I’m sure you’re right that there are some parents who don’t put in the effort. But even then, tired stressed out parents make mistakes. Even parents who aren’t tired of stressed out make mistakes. I’ve never even come close to losing either of my kids but I don’t think it means I love my kids more than the next person. Nor do I assume I am flawless, or that it could never happen to me. Which is why I don’t judge people I don’t know for a mistake that may very well be a one-off HOLY CRAP moment. I mean if it’s a repeated thing then yeah there’s a problem but when I see a panicked parent searching for a child I don’t think, jeez they must not love that kid.
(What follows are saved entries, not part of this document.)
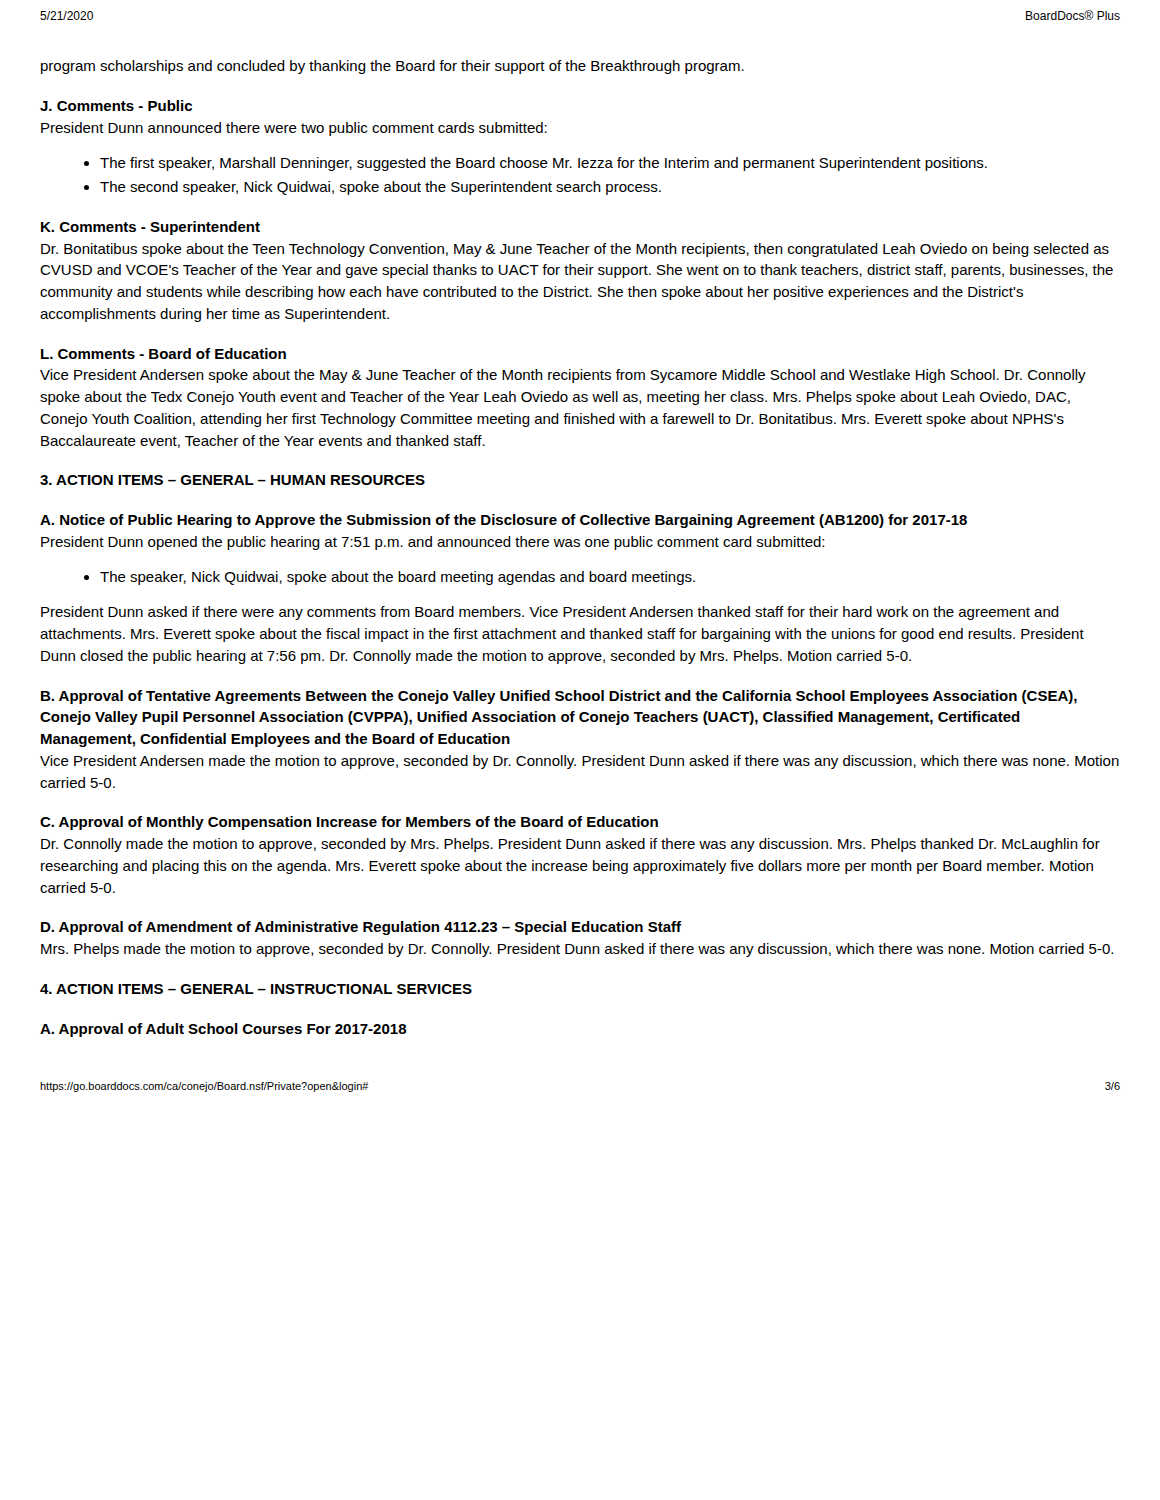5/21/2020 BoardDocs® Plus
program scholarships and concluded by thanking the Board for their support of the Breakthrough program.
J. Comments - Public
President Dunn announced there were two public comment cards submitted:
The first speaker, Marshall Denninger, suggested the Board choose Mr. Iezza for the Interim and permanent Superintendent positions.
The second speaker, Nick Quidwai, spoke about the Superintendent search process.
K. Comments - Superintendent
Dr. Bonitatibus spoke about the Teen Technology Convention, May & June Teacher of the Month recipients, then congratulated Leah Oviedo on being selected as CVUSD and VCOE's Teacher of the Year and gave special thanks to UACT for their support. She went on to thank teachers, district staff, parents, businesses, the community and students while describing how each have contributed to the District. She then spoke about her positive experiences and the District's accomplishments during her time as Superintendent.
L. Comments - Board of Education
Vice President Andersen spoke about the May & June Teacher of the Month recipients from Sycamore Middle School and Westlake High School. Dr. Connolly spoke about the Tedx Conejo Youth event and Teacher of the Year Leah Oviedo as well as, meeting her class. Mrs. Phelps spoke about Leah Oviedo, DAC, Conejo Youth Coalition, attending her first Technology Committee meeting and finished with a farewell to Dr. Bonitatibus. Mrs. Everett spoke about NPHS's Baccalaureate event, Teacher of the Year events and thanked staff.
3. ACTION ITEMS – GENERAL – HUMAN RESOURCES
A. Notice of Public Hearing to Approve the Submission of the Disclosure of Collective Bargaining Agreement (AB1200) for 2017-18
President Dunn opened the public hearing at 7:51 p.m. and announced there was one public comment card submitted:
The speaker, Nick Quidwai, spoke about the board meeting agendas and board meetings.
President Dunn asked if there were any comments from Board members. Vice President Andersen thanked staff for their hard work on the agreement and attachments. Mrs. Everett spoke about the fiscal impact in the first attachment and thanked staff for bargaining with the unions for good end results. President Dunn closed the public hearing at 7:56 pm. Dr. Connolly made the motion to approve, seconded by Mrs. Phelps. Motion carried 5-0.
B. Approval of Tentative Agreements Between the Conejo Valley Unified School District and the California School Employees Association (CSEA), Conejo Valley Pupil Personnel Association (CVPPA), Unified Association of Conejo Teachers (UACT), Classified Management, Certificated Management, Confidential Employees and the Board of Education
Vice President Andersen made the motion to approve, seconded by Dr. Connolly. President Dunn asked if there was any discussion, which there was none. Motion carried 5-0.
C. Approval of Monthly Compensation Increase for Members of the Board of Education
Dr. Connolly made the motion to approve, seconded by Mrs. Phelps. President Dunn asked if there was any discussion. Mrs. Phelps thanked Dr. McLaughlin for researching and placing this on the agenda. Mrs. Everett spoke about the increase being approximately five dollars more per month per Board member. Motion carried 5-0.
D. Approval of Amendment of Administrative Regulation 4112.23 – Special Education Staff
Mrs. Phelps made the motion to approve, seconded by Dr. Connolly. President Dunn asked if there was any discussion, which there was none. Motion carried 5-0.
4. ACTION ITEMS – GENERAL – INSTRUCTIONAL SERVICES
A. Approval of Adult School Courses For 2017-2018
https://go.boarddocs.com/ca/conejo/Board.nsf/Private?open&login# 3/6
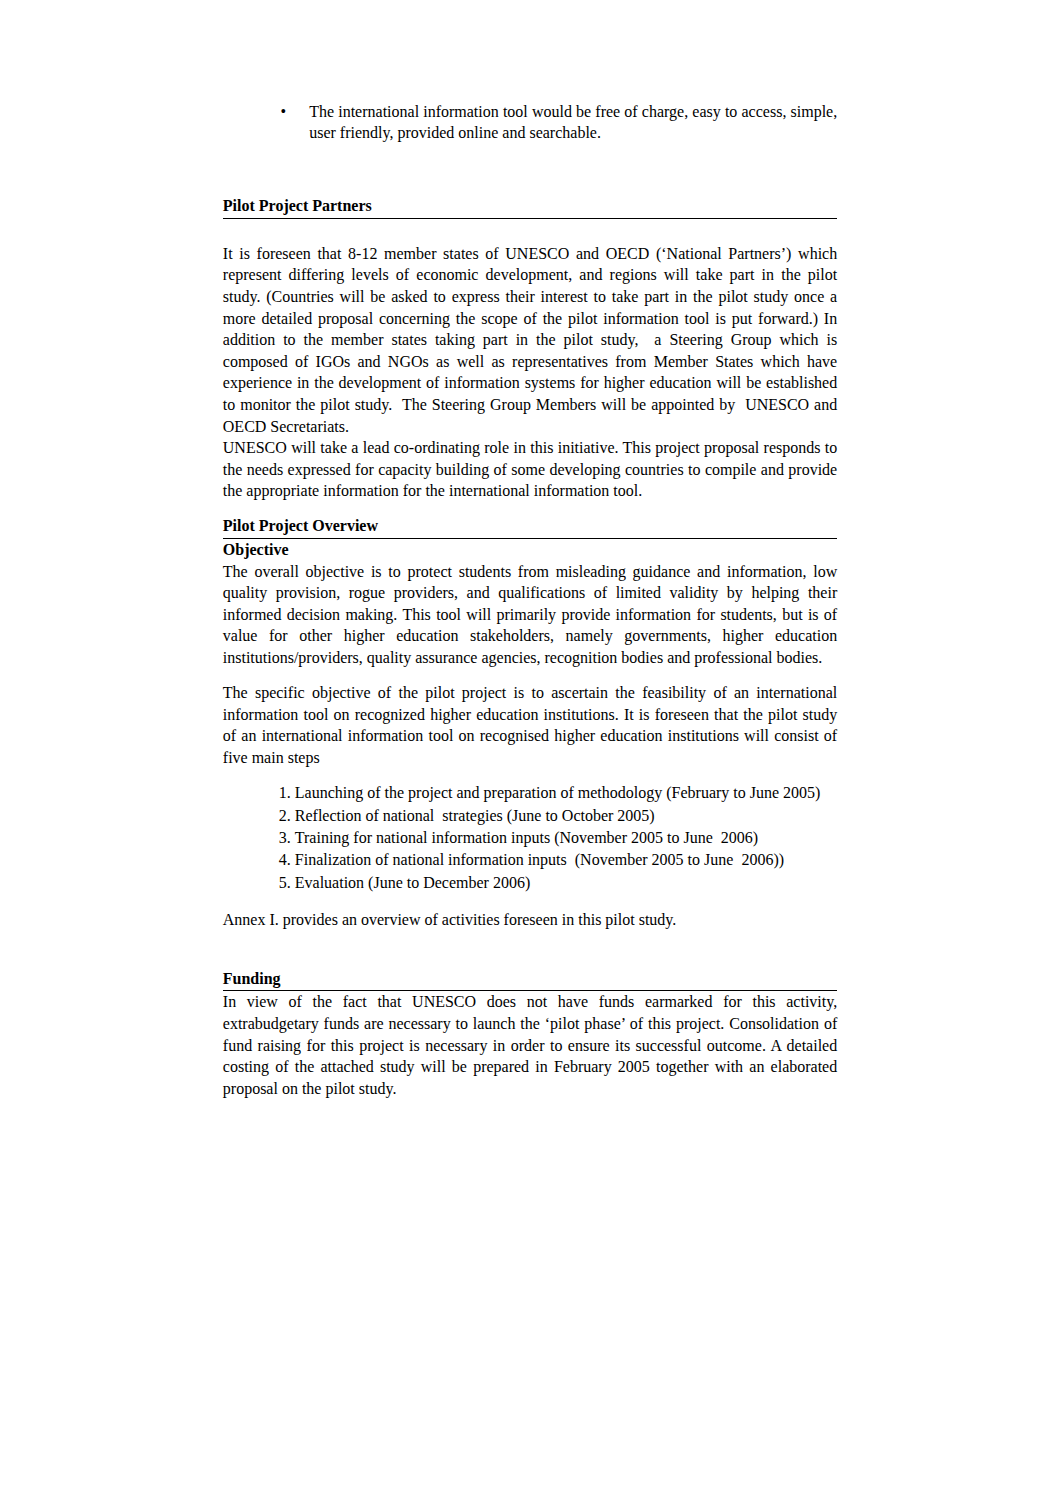The international information tool would be free of charge, easy to access, simple, user friendly, provided online and searchable.
Pilot Project Partners
It is foreseen that 8-12 member states of UNESCO and OECD (‘National Partners’) which represent differing levels of economic development, and regions will take part in the pilot study. (Countries will be asked to express their interest to take part in the pilot study once a more detailed proposal concerning the scope of the pilot information tool is put forward.) In addition to the member states taking part in the pilot study, a Steering Group which is composed of IGOs and NGOs as well as representatives from Member States which have experience in the development of information systems for higher education will be established to monitor the pilot study. The Steering Group Members will be appointed by UNESCO and OECD Secretariats.
UNESCO will take a lead co-ordinating role in this initiative. This project proposal responds to the needs expressed for capacity building of some developing countries to compile and provide the appropriate information for the international information tool.
Pilot Project Overview
Objective
The overall objective is to protect students from misleading guidance and information, low quality provision, rogue providers, and qualifications of limited validity by helping their informed decision making. This tool will primarily provide information for students, but is of value for other higher education stakeholders, namely governments, higher education institutions/providers, quality assurance agencies, recognition bodies and professional bodies.
The specific objective of the pilot project is to ascertain the feasibility of an international information tool on recognized higher education institutions. It is foreseen that the pilot study of an international information tool on recognised higher education institutions will consist of five main steps
Launching of the project and preparation of methodology (February to June 2005)
Reflection of national strategies (June to October 2005)
Training for national information inputs (November 2005 to June 2006)
Finalization of national information inputs (November 2005 to June 2006))
Evaluation (June to December 2006)
Annex I. provides an overview of activities foreseen in this pilot study.
Funding
In view of the fact that UNESCO does not have funds earmarked for this activity, extrabudgetary funds are necessary to launch the ‘pilot phase’ of this project. Consolidation of fund raising for this project is necessary in order to ensure its successful outcome. A detailed costing of the attached study will be prepared in February 2005 together with an elaborated proposal on the pilot study.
That is not what I said at all. But kudos for twisting everything around as per usual here. The post about the parents not loving their kids was about those who clearly have no care about where their child is or if they are OK. The ones that let their kids run freely, even if it is dangerous to do so. Nothing about your situation says that and you know it. Everyone gets tired, but it is like anything else, you have to make the decision to pay attention. Like I said, it is a lot of hard work to be focused all the time, but it is not impossible. You can do things to make it easier, like don't set your alarm for 6am to be at the park at rope drop so you are not so tired. People make a lot of bad choices and then blame it on everything but themselves. I know that people don't want to lose their kids, but in all situations, you can ask yourself, "what could I have done differently". And that is the point that I am making. All of these situations could be avoided in some way.